Prompt: Output the line containing "right ankle: (498, 367)" and all subsequent lines of the listing below, copied exactly, with no other lines.

Data to examine:
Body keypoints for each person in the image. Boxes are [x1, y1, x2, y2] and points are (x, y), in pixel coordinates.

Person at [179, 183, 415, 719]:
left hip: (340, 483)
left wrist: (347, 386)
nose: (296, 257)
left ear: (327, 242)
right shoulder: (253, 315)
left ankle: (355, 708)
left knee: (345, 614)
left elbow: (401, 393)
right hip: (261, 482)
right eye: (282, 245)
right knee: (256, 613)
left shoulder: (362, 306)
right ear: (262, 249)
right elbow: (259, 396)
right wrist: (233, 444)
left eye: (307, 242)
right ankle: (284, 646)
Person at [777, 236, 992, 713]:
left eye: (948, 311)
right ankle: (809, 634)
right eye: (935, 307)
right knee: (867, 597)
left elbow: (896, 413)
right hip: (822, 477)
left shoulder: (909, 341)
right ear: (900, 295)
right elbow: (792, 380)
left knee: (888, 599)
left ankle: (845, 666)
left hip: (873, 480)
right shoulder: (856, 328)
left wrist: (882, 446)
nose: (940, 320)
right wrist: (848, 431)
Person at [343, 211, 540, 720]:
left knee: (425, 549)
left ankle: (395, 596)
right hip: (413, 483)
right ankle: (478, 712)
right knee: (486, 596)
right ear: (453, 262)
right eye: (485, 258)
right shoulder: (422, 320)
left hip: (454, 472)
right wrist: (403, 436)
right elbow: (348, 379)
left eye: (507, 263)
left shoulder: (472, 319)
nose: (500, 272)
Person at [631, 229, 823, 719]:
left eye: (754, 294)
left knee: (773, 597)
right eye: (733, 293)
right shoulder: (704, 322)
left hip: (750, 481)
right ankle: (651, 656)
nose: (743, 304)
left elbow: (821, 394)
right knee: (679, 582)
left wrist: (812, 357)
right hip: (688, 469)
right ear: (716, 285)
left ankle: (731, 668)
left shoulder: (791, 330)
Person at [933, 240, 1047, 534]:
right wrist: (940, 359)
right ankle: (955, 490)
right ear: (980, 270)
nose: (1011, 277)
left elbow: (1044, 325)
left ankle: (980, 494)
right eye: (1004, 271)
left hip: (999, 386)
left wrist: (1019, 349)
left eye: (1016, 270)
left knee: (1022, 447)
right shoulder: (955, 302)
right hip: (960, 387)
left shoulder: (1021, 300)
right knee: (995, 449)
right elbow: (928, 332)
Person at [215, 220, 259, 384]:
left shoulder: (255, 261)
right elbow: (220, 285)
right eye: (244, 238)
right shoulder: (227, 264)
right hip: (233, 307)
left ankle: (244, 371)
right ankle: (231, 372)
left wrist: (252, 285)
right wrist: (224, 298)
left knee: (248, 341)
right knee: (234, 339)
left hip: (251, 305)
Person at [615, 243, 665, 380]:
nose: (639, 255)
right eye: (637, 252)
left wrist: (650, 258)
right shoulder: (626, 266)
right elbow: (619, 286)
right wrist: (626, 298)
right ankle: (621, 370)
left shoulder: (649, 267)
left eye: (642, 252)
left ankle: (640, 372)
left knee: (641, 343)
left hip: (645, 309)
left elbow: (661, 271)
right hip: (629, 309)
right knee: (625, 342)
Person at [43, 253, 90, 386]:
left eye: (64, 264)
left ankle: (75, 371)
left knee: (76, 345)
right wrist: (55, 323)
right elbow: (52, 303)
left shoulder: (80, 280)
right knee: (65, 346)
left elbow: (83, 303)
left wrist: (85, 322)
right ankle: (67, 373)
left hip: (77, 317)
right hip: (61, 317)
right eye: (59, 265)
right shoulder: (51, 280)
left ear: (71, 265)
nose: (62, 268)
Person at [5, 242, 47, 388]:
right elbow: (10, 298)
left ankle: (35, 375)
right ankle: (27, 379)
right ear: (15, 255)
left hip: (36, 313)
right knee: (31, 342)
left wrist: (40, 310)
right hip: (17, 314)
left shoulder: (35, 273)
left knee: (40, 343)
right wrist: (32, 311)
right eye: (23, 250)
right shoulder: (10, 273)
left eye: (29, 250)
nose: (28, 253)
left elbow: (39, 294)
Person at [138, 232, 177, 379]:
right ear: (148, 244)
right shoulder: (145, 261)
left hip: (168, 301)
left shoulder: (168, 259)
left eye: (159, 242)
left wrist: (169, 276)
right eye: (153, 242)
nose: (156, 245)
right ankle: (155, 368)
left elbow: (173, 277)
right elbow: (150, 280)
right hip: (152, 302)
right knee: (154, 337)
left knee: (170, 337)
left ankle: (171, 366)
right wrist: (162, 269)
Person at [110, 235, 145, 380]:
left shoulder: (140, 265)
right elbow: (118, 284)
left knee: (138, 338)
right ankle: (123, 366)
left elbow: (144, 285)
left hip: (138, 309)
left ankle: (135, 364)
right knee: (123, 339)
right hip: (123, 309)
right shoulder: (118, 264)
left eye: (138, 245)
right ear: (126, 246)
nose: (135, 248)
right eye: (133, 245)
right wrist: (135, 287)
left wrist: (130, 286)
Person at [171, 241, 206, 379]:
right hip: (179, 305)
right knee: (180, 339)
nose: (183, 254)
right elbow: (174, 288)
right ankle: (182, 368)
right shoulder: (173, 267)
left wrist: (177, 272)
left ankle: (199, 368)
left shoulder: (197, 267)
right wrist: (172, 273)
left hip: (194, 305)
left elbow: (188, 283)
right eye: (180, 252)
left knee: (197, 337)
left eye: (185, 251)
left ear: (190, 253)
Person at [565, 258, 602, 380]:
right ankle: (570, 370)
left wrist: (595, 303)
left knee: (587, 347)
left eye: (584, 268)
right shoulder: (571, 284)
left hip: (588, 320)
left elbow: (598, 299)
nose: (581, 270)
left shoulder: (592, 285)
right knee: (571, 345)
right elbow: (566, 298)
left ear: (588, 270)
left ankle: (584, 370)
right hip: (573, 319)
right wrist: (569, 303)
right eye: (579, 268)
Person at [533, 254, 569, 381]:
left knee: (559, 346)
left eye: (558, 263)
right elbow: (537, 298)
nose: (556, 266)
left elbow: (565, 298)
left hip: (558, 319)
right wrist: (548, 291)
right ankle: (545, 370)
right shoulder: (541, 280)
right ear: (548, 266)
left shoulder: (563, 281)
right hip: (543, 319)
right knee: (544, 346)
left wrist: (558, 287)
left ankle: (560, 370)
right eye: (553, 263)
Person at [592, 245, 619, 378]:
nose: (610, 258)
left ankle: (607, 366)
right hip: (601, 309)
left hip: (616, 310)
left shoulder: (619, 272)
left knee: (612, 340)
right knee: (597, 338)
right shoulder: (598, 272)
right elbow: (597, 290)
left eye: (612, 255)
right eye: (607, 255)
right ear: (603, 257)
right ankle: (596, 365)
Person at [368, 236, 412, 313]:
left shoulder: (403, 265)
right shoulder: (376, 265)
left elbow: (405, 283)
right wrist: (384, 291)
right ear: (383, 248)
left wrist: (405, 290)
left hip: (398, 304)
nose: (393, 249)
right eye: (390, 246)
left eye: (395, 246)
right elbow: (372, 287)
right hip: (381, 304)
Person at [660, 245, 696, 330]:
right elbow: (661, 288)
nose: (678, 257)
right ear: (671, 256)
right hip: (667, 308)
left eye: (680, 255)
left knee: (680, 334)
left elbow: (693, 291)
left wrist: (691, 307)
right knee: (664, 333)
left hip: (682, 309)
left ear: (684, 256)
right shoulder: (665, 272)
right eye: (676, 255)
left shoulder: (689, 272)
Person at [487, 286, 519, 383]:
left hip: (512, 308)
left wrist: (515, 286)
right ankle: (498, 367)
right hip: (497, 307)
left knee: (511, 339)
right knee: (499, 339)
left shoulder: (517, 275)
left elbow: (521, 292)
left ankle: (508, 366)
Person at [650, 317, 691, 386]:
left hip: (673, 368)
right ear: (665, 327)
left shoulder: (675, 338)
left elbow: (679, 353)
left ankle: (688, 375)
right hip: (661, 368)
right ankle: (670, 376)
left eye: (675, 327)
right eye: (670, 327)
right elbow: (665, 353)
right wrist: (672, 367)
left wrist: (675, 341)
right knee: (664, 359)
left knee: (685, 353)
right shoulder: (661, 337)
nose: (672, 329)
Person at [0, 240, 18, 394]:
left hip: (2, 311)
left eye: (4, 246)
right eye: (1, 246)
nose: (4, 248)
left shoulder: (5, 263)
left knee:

Worked solution:
right ankle: (498, 367)
right hip: (497, 307)
left knee: (511, 339)
right knee: (499, 339)
left shoulder: (517, 275)
left elbow: (521, 292)
left ankle: (508, 366)
Person at [650, 317, 691, 386]:
left hip: (673, 368)
right ear: (665, 327)
left shoulder: (675, 338)
left elbow: (679, 353)
left ankle: (688, 375)
right hip: (661, 368)
right ankle: (670, 376)
left eye: (675, 327)
right eye: (670, 327)
right elbow: (665, 353)
right wrist: (672, 367)
left wrist: (675, 341)
right knee: (664, 359)
left knee: (685, 353)
right shoulder: (661, 337)
nose: (672, 329)
Person at [0, 240, 18, 394]:
left hip: (2, 311)
left eye: (4, 246)
right eye: (1, 246)
nose: (4, 248)
left shoulder: (5, 263)
left knee:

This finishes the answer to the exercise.